Palahniuk has become a cult icon with his intense, brutal and darkly comedic fiction, thanks in no small part to the blockbuster success of the film adaptation of his second novel, “Fight Club.” And with a veritable franchise in the works — as of right now all of his novels except one (“Lullaby”) will eventually be turned into movies, “Fight Club” has become a video game, and discussions are underway with 20th Century Fox for “Fight Club: The Musical” (I kid you not) — Palahniuk is set to become one of the most well-known authors of the new century. Even the London Ballet Company has gotten in on the action with a “Fight Club” ballet. What’s next — “Fight Club: The Candy Bar”?

The author himself is rather nonchalant about his multi-media appeal: “I don’t know whether it’s the style — it’s such a cinematic style, based on visual images and really specific, concrete, limited scenes — or whether it is the sort of extreme nature of the stories, because those are really appealing and challenging to young filmmakers,” he says. “I think filmmakers are really tired of seeing stories and screenplays that are written to become movies. They look too commercial and flat, so I think they’re really attracted to the edginess that books can have, because books are so cheap to produce, even compared to television movies.”

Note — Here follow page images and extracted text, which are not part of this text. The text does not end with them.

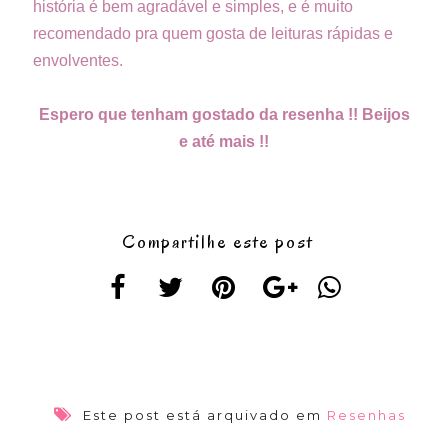
história é bem agradável e simples, e é muito
recomendado pra quem gosta de leituras rápidas e
envolventes.
Espero que tenham gostado da resenha !! Beijos
e até mais !!
Compartilhe este post
Este post está arquivado em
Resenhas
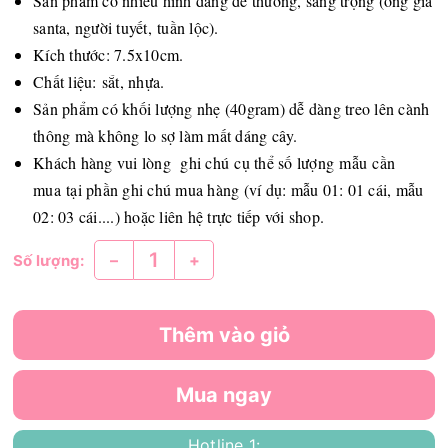
Sản phẩm có nhiều hình dáng dễ thương, sang trọng (ông già
santa, người tuyết, tuần lộc).
Kích thước: 7.5x10cm.
Chất liệu: sắt, nhựa.
Sản phẩm có khối lượng nhẹ (40gram) dễ dàng treo lên cành
thông mà không lo sợ làm mất dáng cây.
Khách hàng vui lòng ghi chú cụ thể số lượng mẫu cần
mua tại phần ghi chú mua hàng (ví dụ: mẫu 01: 01 cái, mẫu
02: 03 cái....) hoặc liên hệ trực tiếp với shop.
–
+
Số lượng:
Thêm vào giỏ
Mua ngay
Hotline 1:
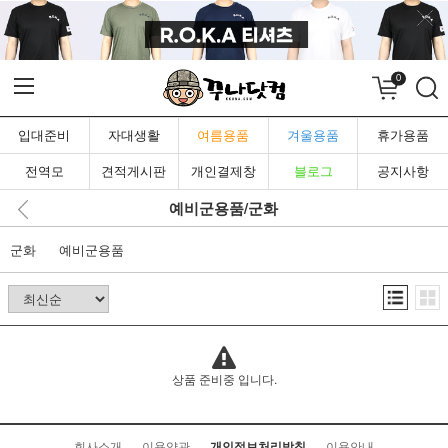
0
입대준비
자대생활
여름용품
겨울용품
휴가용품
전역모
견적게시판
개인결제창
블로그
공지사항
예비군용품/군화
군화
예비군용품
상품 준비중 입니다.
회사소개
이용약관
개인정보처리방침
이용안내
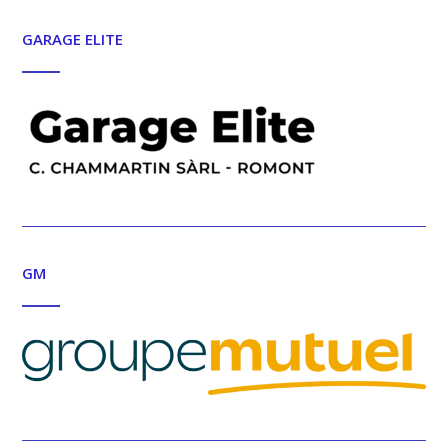
GARAGE ELITE
GM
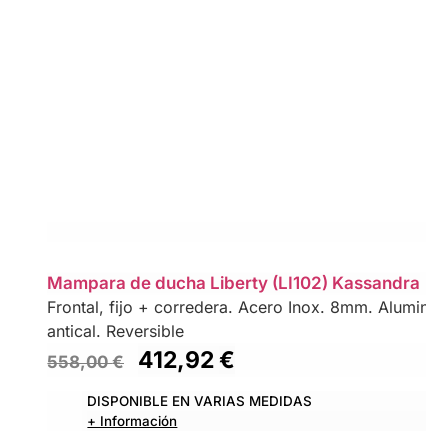
Mampara de ducha Liberty (LI102) Kassandra
Frontal, fijo + corredera. Acero Inox. 8mm. Aluminio/A
antical. Reversible
412,92
€
558,00
€
DISPONIBLE EN VARIAS MEDIDAS
+ Información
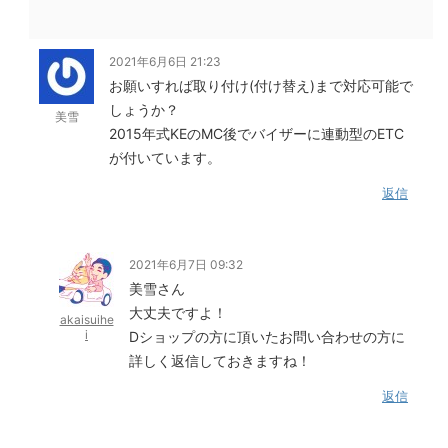
2021年6月6日 21:23
お願いすれば取り付け(付け替え)まで対応可能で
しょうか？
美雪
2015年式KEのMC後でバイザーに連動型のETC
が付いています。
返信
2021年6月7日 09:32
美雪さん
大丈夫ですよ！
akaisuihe
i
Dショップの方に頂いたお問い合わせの方に
詳しく返信しておきますね！
返信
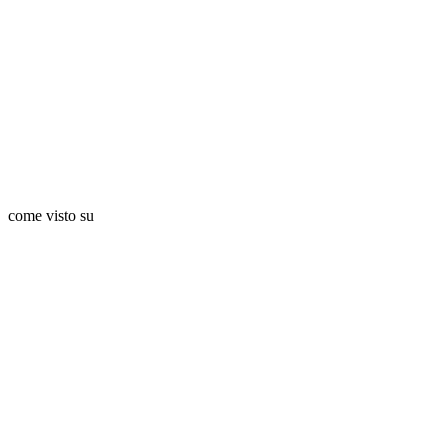
come visto su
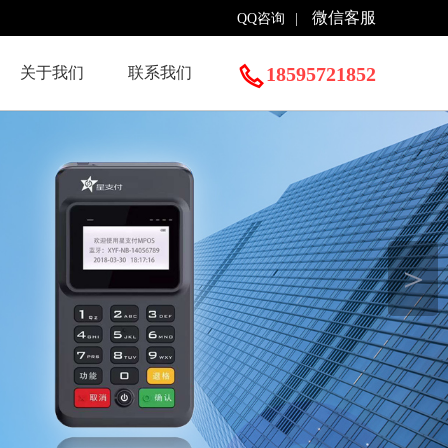
微信客服
QQ咨询
|
18595721852
关于我们
联系我们
＞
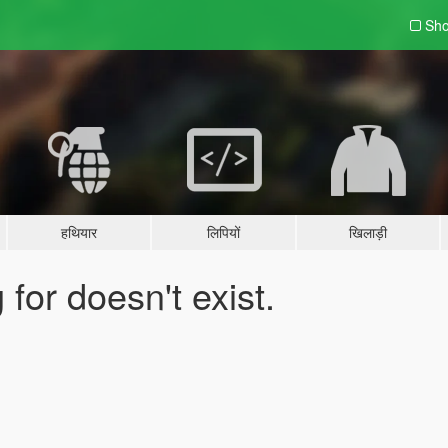
Sho
हथियार
लिपियों
खिलाड़ी
for doesn't exist.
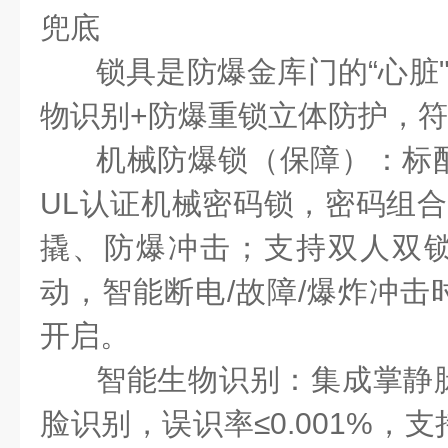
兜底
锁具是防爆金库门的“心脏
物识别
+
防爆重锁立体防护，符
机械防爆锁（保障）：标
UL
认证机械密码锁，密码组合
撬、防爆冲击；支持双人双
动，智能断电
/
故障
/
爆炸冲击
开启。
智能生物识别：集成掌静
脸识别，误识率≤
0.001%
，支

Currently on tour to support the paperback release of his last publication, “Diary,” Palahniuk has forged his career on shock and atrocity, underwritten by a wit that somehow makes it all palatable. “A big part of it,” he says, “is right now books have such a small, small audience that you can’t even call them a mass medium any more. And because of this tiny audience and the real consensual nature of reading, that this person has agreed to sit down and spend the time and make the effort to read this book — it’s not like TV or broadcast where innocent people can be subjected to it — [authors] have more freedom to approach these topics than they’ve ever had in history.

“And nobody burns books anymore because nobody gives a rat’s ass about books anymore,” he continues, “so I think books should really take advantage of that freedom. It won’t be around forever.”

Social musings aside, you still have to wonder how much of his approach is simply designed to amuse himself; as he admits, “I always think that unless there’s something in the book that I’m personally offended by and I think I’ve gone too far, then I haven’t gone far enough.”

The current tour has him reading from his next novel, which he describes as along the lines of “Canterbury Tales” meets Edgar Allen Poe. The 450-page book, due to be released next spring, features a series of ghost stories interwoven within a larger, over-arching plotline, and apparently contains some scorchers. He claims one of the stories is so disturbing as to be physically affecting: “I’m up there gripping the podium because it freaks me out so much. It’s a really hard story to read, but I think that’s a good sign.”

Such visceral appeal is what makes Palahniuk’s work stick in the brain like taffy on the teeth, but in the end it comes back to those late-night chats that drive his mischevious mind. “I think most writers have a fairly boring life,” he explains, “and the ones who are able to make a career out of it are the ones who are able to identify the great stories around them and really collect those and use them.”

What can one say but “Thank God other people’s lives are more interesting than ours.”